Le 8 avril, lors d’une audition à l’Assemblée nationale pour évoquer le projet d’actualisation de la Loi de programmation militaire [LPM] 2024-30, Catherine Vautrin, la ministre des Armées, a confirmé qu’une étude sur une capacité de char de combat intérimaire allait être financée afin de «faire la jonction» entre le retrait du Leclerc et l’arrivée du Système principal de combat terrestre [MGCS – Main Ground Combat System], dont le développement est en train de prendre une «dizaine d’années» de retard en raison de la décision allemande de lancer le programme Leopard 3.
«L’enjeu de cette capacité intermédiaire est qu’elle soit la première brique du MGCS. Elle sera non pas le dernier char d’ancienne génération mais le premier char de nouvelle génération. Nous en sommes aux prémices», a expliqué Mme Vautrin après avoir évoqué l’intégration d’une «tourelle française» sur une plateforme de KNDS France ou de KNDS Deutschland.
Mais ce choix n’était pas encore arrêté lors d’une audition du Délégué général pour l’armement [DGA], Patrick Pailloux, par la commission sénatoriale des Affaires étrangères, le 23 février dernier.
À ce moment-là, selon Hélène Conway-Mouret, rapporteure pour avis sur le programme 146 «Équipement des forces», trois options étaient alors sur la table pour trouver un successeur au Leclerc dans l’attente de la mise en service du MGCS, à savoir «une tourelle française sur un châssis allemand, une construction franco-française ou un achat à l’Allemagne sur étagère», avec le «risque de nous faire perdre toutes les compétences sur ce segment».
Le DGA a confirmé les informations de Mme Conway-Mouret. «Pour la capacité ‘char intermédiaire’ dans la perspective du MGCS, les trois scénarios que vous avez mentionnés sont bien envisagés, pour une cible intermédiaire à 200 chars. L’arbitrage n’a pas encore eu lieu. Toutefois, le choix d’une tourelle française sur un châssis allemand est sans doute le plus rationnel et le plus rapide», a-t-il dit.

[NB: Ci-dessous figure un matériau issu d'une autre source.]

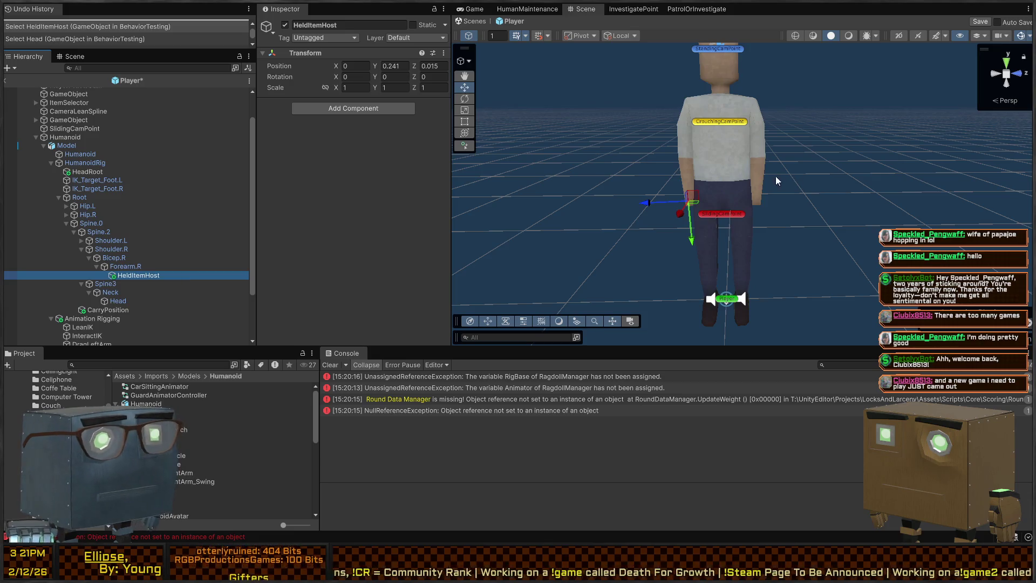
Step: Expand Shoulder.L > Bicep.L > Forearm.L and select HeldItemHost.L, framing the left hand
click(81, 240)
click(88, 249)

Depuis, et comme l’a indiqué Mme Vautrin devant les députés, un arbitrage a donc été fait en faveur de l’intégration d’une tourelle française [très probablement dotée du système ASCALON de KNDS France] sur un châssis allemand.
«Sur ce point, j’ai discuté avec le général Pierre Schill, chef d’état-major de l’armée de Terre, de l’avenir du combat terrestre. Aujourd’hui, les chars sont devenus des plateformes d’artillerie, comme nous le voyons en Ukraine», a ajouté M. Pailloux.
Cela étant, il n’est pas certain que cette orientation satisfasse le CEMAT, dont la priorité est de ne pas rater le virage de la robotisation.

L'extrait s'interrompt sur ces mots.